On 23.10.24 08:24, Dmitry Vyukov wrote:
Hi Florian, Lorenzo,
This looks great!
What I am VERY interested in is if poisoned pages cause SIGSEGV even when
the access happens in the kernel. Namely, the syscall still returns EFAULT,
but also SIGSEGV is queued on return to user-space.
Catching bad accesses in system calls is currently the weak spot for
all user-space bug detection tools (GWP-ASan, libefence, libefency, etc).
It's almost possible with userfaultfd, but catching faults in the kernel
requires admin capability, so not really an option for generic bug
detection tools (+inconvinience of userfaultfd setup/handler).
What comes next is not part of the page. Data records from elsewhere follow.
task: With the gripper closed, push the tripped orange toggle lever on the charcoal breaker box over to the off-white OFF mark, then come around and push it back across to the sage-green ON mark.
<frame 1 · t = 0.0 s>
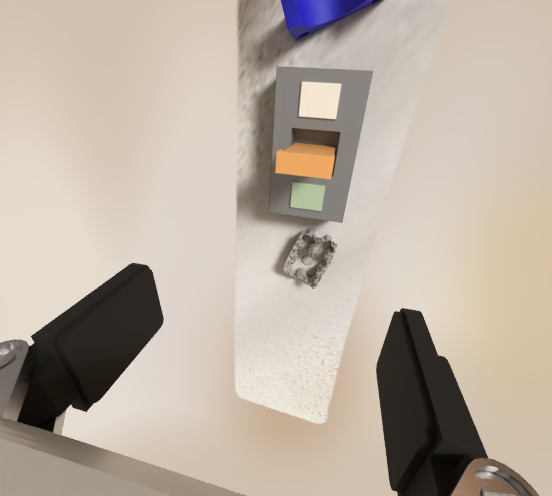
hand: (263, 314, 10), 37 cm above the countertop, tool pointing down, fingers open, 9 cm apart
breaker box: (316, 148, 42), on the countertop
egg carton: (310, 252, 51), on the countertop
breaker lever: (310, 156, 34), point 9 cm above the countertop, hinge at 0.0°
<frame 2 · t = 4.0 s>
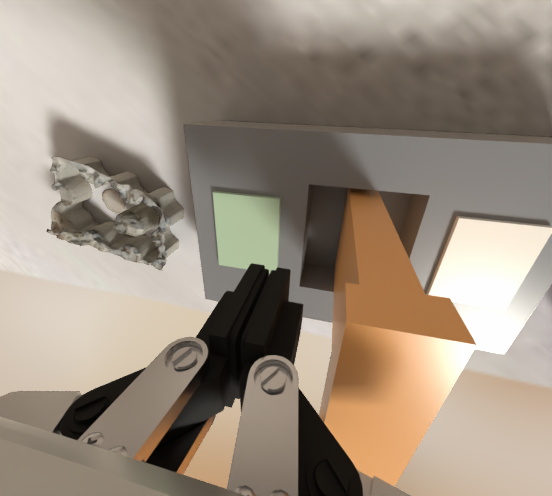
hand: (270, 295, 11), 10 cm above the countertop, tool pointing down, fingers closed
breaker box: (352, 216, 19), on the countertop
egg carton: (134, 205, 24), on the countertop
breaker lever: (359, 283, 12), point 9 cm above the countertop, hinge at -0.8°, touching gripper
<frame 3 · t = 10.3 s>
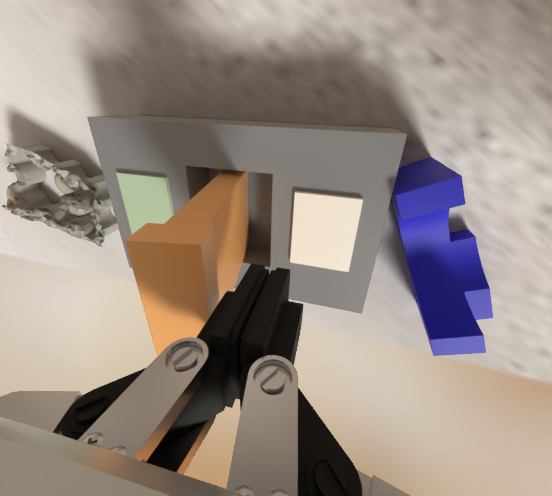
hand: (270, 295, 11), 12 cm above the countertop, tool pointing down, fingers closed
breaker box: (253, 198, 22), on the countertop
cable clip: (432, 234, 20), on the countertop
egg carton: (82, 189, 28), on the countertop
breaker lever: (218, 243, 15), point 9 cm above the countertop, hinge at -11.8°, touching gripper
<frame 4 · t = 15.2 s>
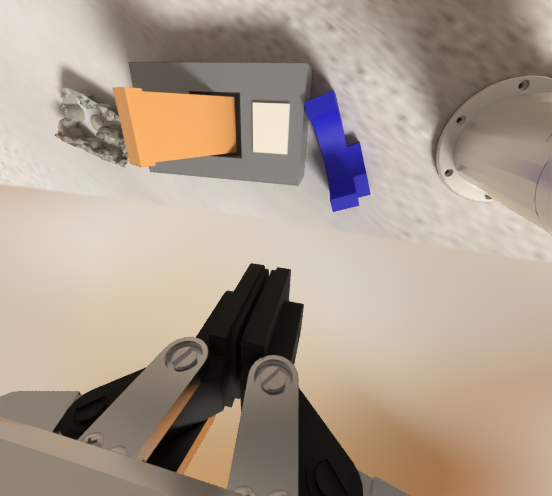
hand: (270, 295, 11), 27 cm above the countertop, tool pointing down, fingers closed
breaker box: (232, 123, 34), on the countertop
cable clip: (340, 147, 33), on the countertop
egg carton: (110, 127, 39), on the countertop
breaker lever: (187, 126, 28), point 8 cm above the countertop, hinge at 27.7°
at the end: breaker lever at +28° (first picture: +0°); cable clip moved 4.3 cm from its start — task done.
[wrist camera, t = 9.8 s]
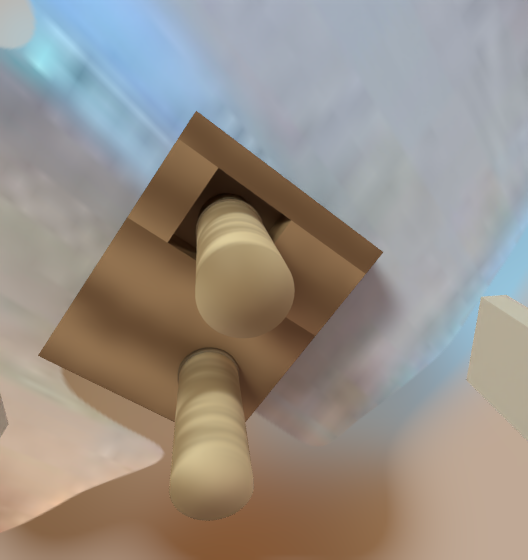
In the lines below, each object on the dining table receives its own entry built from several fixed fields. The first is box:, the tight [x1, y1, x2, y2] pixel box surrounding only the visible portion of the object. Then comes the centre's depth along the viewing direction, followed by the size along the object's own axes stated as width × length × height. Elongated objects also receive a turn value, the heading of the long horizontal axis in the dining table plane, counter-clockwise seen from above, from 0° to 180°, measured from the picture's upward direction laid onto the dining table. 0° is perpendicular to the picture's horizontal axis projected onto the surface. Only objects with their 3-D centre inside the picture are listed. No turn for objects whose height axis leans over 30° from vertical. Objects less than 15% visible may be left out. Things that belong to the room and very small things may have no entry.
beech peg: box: [195, 193, 295, 338], centre depth 26 cm, size 5×5×14 cm
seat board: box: [38, 111, 383, 521], centre depth 29 cm, size 20×16×17 cm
Intercepting all EFAULT from syscalls is not generally possible
(w/o ptrace, usually not an option as well), and EFAULT does not always
mean a bug.
Triggering SIGSEGV even in syscalls would be not just a performance
optimization, but a new useful capability that would allow it to catch
more bugs.
Right, we discussed that offline also as a possible extension to the
userfaultfd SIGBUS mode.
I did not look into that yet, but I was wonder if there could be cases
where a different process could trigger that SIGSEGV, and how to (and if
to) handle that.
For example, ptrace (access_remote_vm()) -> GUP likely can trigger that.
I think with userfaultfd() we will currently return -EFAULT, because we
call get_user_page_vma_remote() that is not prepared for dropping the
mmap lock. Possibly that is the right thing to do, but not sure :)
These "remote" faults set FOLL_REMOTE -> FAULT_FLAG_REMOTE, so we might
be able to distinguish them and perform different handling.
--
Cheers,
David / dhildenb